*Your objective*
Determine how many of the lines below contain the string "vous". Give only the number.

*Provided information*
★ ★ ★ ★

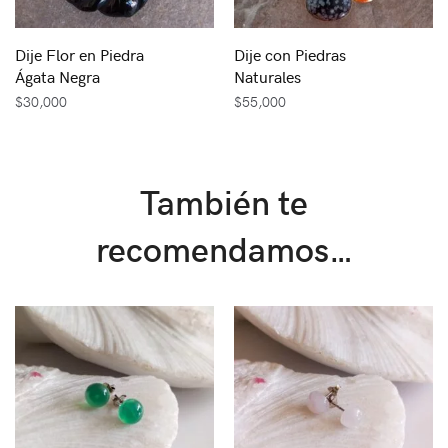
Dije Flor en Piedra
Dije con Piedras
Ágata Negra
Naturales
$
30,000
$
55,000
También te
recomendamos…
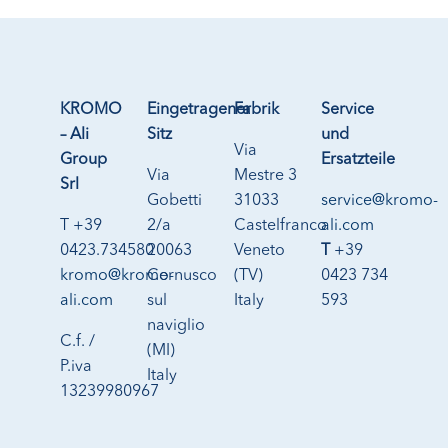
KROMO
Eingetragener
Fabrik
Service
– Ali
Sitz
und
Via
Group
Ersatzteile
Via
Mestre 3
Srl
Gobetti
31033
service@kromo-
T +39
2/a
Castelfranco
ali.com
0423.734580
20063
Veneto
T
+39
kromo@kromo-
Cernusco
(TV)
0423 734
ali.com
sul
Italy
593
naviglio
C.f. /
(MI)
P.iva
Italy
13239980967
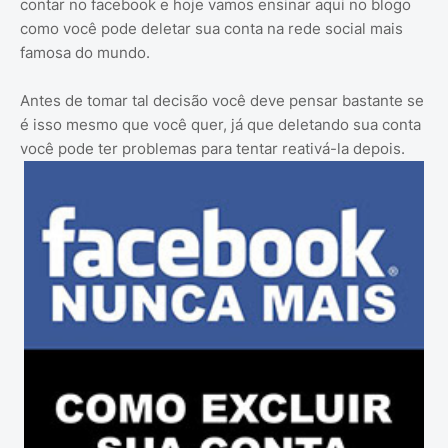
contar no facebook e hoje vamos ensinar aqui no blogo
como você pode deletar sua conta na rede social mais
famosa do mundo.
Antes de tomar tal decisão você deve pensar bastante se
é isso mesmo que você quer, já que deletando sua conta
você pode ter problemas para tentar reativá-la depois.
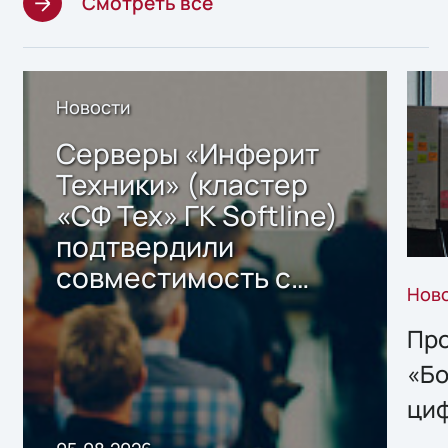
Смотреть все
Новости
Серверы «Инферит
Техники» (кластер
«СФ Тех» ГК Softline)
подтвердили
совместимость с
Нов
решением Sharx
Storage 2.x для
Про
хранения данных
«Бо
ци
пр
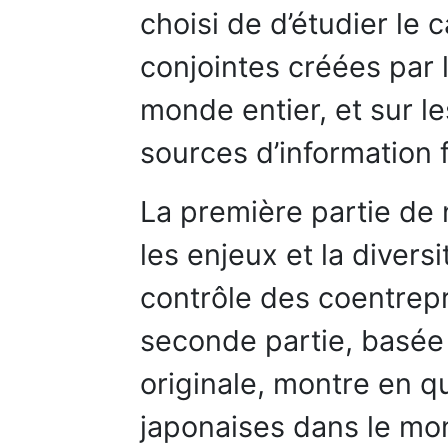
choisi de d’étudier le 
conjointes créées par 
monde entier, et sur l
sources d’information f
La première partie de n
les enjeux et la divers
contrôle des coentrepr
seconde partie, basée
originale, montre en q
japonaises dans le m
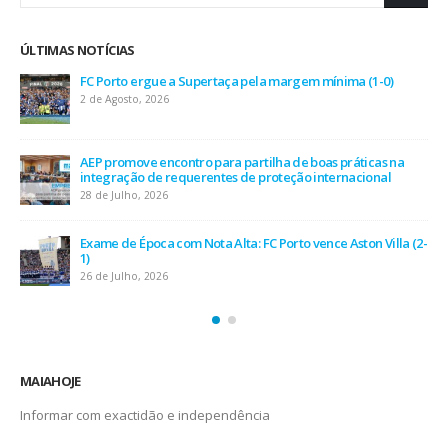
ÚLTIMAS NOTÍCIAS
FC Porto ergue a Supertaça pela margem mínima (1-0)
2 de Agosto, 2026
AEP promove encontro para partilha de boas práticas na
integração de requerentes de proteção internacional
28 de Julho, 2026
Exame de Época com Nota Alta: FC Porto vence Aston Villa (2-
1)
26 de Julho, 2026
MAIAHOJE
Informar com exactidão e independência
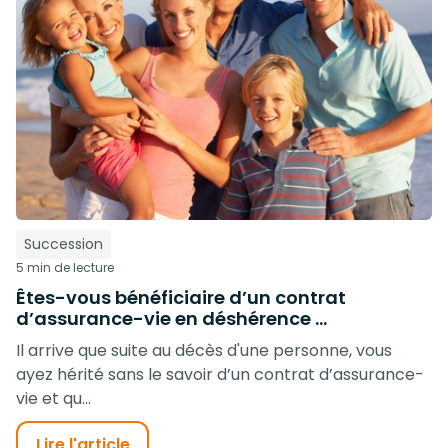
Succession
5 min de lecture
Êtes-vous bénéficiaire d’un contrat
d’assurance-vie en déshérence ...
Il arrive que suite au décès d'une personne, vous
ayez hérité sans le savoir d’un contrat d’assurance-
vie et qu...
Lire l'article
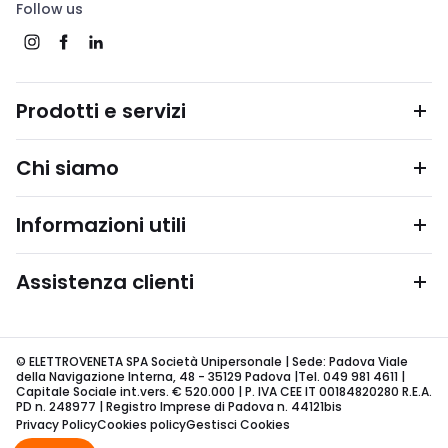
Follow us
Prodotti e servizi
Chi siamo
Informazioni utili
Assistenza clienti
© ELETTROVENETA SPA Società Unipersonale | Sede: Padova Viale
della Navigazione Interna, 48 - 35129 Padova |Tel. 049 981 4611 |
Capitale Sociale int.vers. € 520.000 | P. IVA CEE IT 00184820280 R.E.A.
PD n. 248977 | Registro Imprese di Padova n. 44121bis
Privacy Policy
Cookies policy
Gestisci Cookies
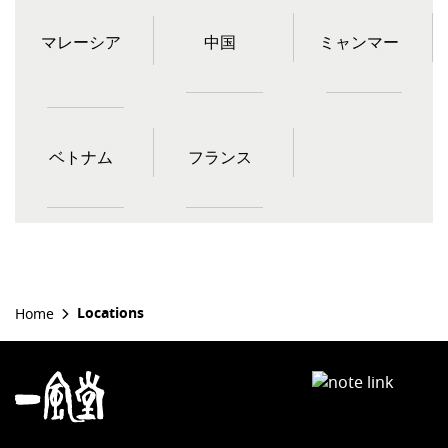
マレーシア
中国
ミャンマー
ベトナム
フランス
Locations
Home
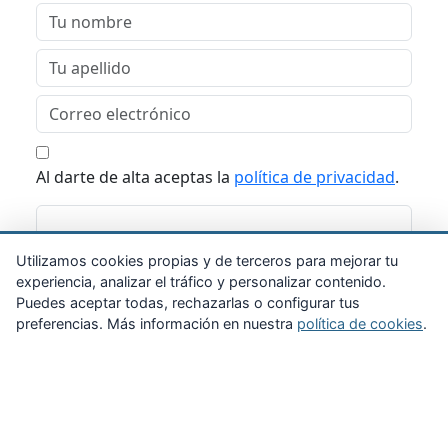
Al darte de alta aceptas la
política de privacidad
.
Suscribirme
Utilizamos cookies propias y de terceros para mejorar tu
experiencia, analizar el tráfico y personalizar contenido.
Puedes aceptar todas, rechazarlas o configurar tus
preferencias. Más información en nuestra
política de cookies
.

★ ★ ★ ★

*Response to the exercise*
2